Guarding the lights amid the melody of the Qiang flute
The Qiang flute is a kind of vertical flute that is made up of two 15-20cm-long bamboo pipes with holes of the same size wound together with silk threads. Mainly for solo performance, the flute is a folk music instrument with a bamboo reed at the end of the pipe. There are a dozen or so age-old flute tune patterns, with a large repertoire covering a wide range of subjects, most of which are expressive of the Qiang people's homesickness and yearning wishes.
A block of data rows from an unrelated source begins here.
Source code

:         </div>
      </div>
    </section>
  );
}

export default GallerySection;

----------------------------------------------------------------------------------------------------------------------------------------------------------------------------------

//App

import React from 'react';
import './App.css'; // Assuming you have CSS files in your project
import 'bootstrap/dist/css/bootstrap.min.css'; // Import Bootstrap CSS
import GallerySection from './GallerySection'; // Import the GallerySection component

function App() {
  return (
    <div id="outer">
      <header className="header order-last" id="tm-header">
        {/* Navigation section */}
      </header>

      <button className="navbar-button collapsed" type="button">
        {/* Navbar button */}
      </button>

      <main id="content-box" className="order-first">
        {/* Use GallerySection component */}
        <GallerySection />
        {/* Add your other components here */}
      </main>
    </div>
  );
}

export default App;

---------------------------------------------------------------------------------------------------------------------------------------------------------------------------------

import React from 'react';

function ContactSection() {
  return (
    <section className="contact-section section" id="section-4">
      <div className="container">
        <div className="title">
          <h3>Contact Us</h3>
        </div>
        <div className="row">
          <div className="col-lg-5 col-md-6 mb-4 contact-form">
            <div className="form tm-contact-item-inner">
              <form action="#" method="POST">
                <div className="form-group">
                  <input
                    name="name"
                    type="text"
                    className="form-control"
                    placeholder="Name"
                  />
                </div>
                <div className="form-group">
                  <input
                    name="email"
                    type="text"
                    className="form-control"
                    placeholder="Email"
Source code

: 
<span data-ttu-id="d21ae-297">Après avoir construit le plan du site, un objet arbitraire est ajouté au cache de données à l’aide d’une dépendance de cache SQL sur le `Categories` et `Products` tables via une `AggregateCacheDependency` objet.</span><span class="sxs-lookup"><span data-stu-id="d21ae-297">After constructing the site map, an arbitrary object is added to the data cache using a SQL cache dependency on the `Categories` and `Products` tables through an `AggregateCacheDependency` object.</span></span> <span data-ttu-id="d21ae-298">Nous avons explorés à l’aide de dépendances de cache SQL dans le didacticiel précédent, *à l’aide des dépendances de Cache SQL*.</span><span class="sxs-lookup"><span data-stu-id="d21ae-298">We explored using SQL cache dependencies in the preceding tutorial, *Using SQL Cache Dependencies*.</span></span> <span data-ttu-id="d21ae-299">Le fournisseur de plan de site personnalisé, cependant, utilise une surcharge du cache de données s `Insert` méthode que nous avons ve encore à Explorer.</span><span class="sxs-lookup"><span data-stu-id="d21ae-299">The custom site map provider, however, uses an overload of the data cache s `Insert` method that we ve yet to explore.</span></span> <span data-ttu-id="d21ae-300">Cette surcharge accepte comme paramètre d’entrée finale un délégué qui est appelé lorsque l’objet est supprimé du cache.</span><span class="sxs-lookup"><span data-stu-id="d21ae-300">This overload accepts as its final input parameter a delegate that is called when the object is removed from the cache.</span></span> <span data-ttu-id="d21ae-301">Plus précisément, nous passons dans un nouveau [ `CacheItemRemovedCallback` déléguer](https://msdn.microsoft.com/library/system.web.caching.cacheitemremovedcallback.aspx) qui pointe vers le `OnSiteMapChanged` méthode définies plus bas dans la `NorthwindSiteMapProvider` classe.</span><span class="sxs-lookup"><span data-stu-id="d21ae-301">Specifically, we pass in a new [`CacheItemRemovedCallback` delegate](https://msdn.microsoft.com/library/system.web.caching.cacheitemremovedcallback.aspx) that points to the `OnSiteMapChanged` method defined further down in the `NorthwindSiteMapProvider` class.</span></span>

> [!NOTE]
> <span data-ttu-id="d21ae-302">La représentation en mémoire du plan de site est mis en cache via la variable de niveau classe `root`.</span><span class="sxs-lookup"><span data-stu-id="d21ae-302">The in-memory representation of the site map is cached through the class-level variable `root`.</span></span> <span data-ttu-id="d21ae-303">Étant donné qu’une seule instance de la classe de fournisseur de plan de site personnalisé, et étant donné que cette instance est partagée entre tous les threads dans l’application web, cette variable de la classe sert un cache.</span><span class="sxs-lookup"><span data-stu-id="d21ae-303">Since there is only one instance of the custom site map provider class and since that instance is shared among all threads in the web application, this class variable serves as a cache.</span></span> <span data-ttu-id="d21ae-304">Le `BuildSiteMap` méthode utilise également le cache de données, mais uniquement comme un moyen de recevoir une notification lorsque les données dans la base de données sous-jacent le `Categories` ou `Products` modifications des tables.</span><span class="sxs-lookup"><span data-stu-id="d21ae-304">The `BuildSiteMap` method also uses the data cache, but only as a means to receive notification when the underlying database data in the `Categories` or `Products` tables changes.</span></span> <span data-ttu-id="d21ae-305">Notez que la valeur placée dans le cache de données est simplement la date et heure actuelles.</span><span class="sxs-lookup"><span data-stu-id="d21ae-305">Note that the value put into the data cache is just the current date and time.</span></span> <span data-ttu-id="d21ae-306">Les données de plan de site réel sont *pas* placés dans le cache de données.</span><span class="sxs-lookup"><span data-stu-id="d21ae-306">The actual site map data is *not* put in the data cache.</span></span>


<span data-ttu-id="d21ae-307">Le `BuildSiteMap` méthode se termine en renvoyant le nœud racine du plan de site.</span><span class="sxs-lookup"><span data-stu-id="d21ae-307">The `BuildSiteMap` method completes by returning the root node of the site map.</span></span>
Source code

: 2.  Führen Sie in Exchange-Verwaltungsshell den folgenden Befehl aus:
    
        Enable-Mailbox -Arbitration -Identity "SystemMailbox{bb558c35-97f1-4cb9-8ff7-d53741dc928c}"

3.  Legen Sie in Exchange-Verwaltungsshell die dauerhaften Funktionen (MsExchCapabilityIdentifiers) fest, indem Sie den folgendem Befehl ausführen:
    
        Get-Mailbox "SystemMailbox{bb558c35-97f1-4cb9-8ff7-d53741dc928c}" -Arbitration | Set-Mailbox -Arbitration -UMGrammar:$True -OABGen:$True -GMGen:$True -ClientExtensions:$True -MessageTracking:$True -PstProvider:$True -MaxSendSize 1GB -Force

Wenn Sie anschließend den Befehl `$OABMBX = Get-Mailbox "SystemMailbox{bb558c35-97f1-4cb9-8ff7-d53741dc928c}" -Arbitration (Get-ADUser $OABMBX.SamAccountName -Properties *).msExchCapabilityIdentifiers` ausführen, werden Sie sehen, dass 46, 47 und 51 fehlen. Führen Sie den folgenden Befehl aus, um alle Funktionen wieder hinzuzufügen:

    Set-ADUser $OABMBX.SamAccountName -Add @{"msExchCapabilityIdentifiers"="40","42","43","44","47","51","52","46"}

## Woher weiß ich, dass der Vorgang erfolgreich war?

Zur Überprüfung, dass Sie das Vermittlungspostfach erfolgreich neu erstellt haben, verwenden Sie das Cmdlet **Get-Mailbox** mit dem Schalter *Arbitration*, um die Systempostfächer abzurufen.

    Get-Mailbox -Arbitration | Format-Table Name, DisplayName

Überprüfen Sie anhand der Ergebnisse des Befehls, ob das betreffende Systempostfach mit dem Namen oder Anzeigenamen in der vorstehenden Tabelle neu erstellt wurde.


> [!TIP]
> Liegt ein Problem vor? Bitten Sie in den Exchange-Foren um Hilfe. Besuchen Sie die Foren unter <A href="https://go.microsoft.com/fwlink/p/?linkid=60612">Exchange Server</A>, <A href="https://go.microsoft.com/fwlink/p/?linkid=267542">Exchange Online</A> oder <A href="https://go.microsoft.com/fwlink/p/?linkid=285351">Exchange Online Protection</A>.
According to historical documents, there were four holes on the Qiang flute before the Western Han Dynasty. In the 1st century AD, another pressing hole was added to the flute for high-pitch tones by Jing Fang, a musician at that time. Thus the Qiang flute had five holes. The adding of a hole was also recorded in the Rhapsody on Long Flute by Ma Rong of the Eastern Han Dynasty. In modern times, another hole has been added, making the number of holes on the Qiang flute being six. Judging from these facts, the Qiang flute has been around for at least 2,000 years.
The Qiang flute sounds enchanting and soul-stirring. The Qiang ethnic people often use it to express their happiness, sorrow and all other feelings. Popular pieces include Breaking off a Willow Branch, Missing You and Salang's Tune etc.
When blowing the Qiang flute, the blower takes a breath using the cheek- bulging technique, which enables a few minutes' playing with one breath. Even a simple tune requires high skills. In addition, throat trills, finger-controlled gliding sounds, two-pipe sounds and the resounding effect of double reeds are combined to make the flute unique in tones and melodies. Arrow bamboo is the ideal material for making the Qiang flute, due to its straight and long poles, round tubes, even thickness at the head and end, perfect shoots, tough texture, compact fiber and the not-easily-cracked nature. The accuracy in pitch is determined by the length, thickness and size of the pipes. Meanwhile, the holes must be at an equal distance apart, otherwise the pitch accuracy will be affected.
As the Qiang people have no written characters, the Qiang history and culture have been handed down through word of mouth and the Qing flute became an important channel of spreading and inheriting the ethnical culture. The Qiang flute, which is quite unique in terms of its tones, sounds and playing skills, is a rare treasure of China's folk music instruments.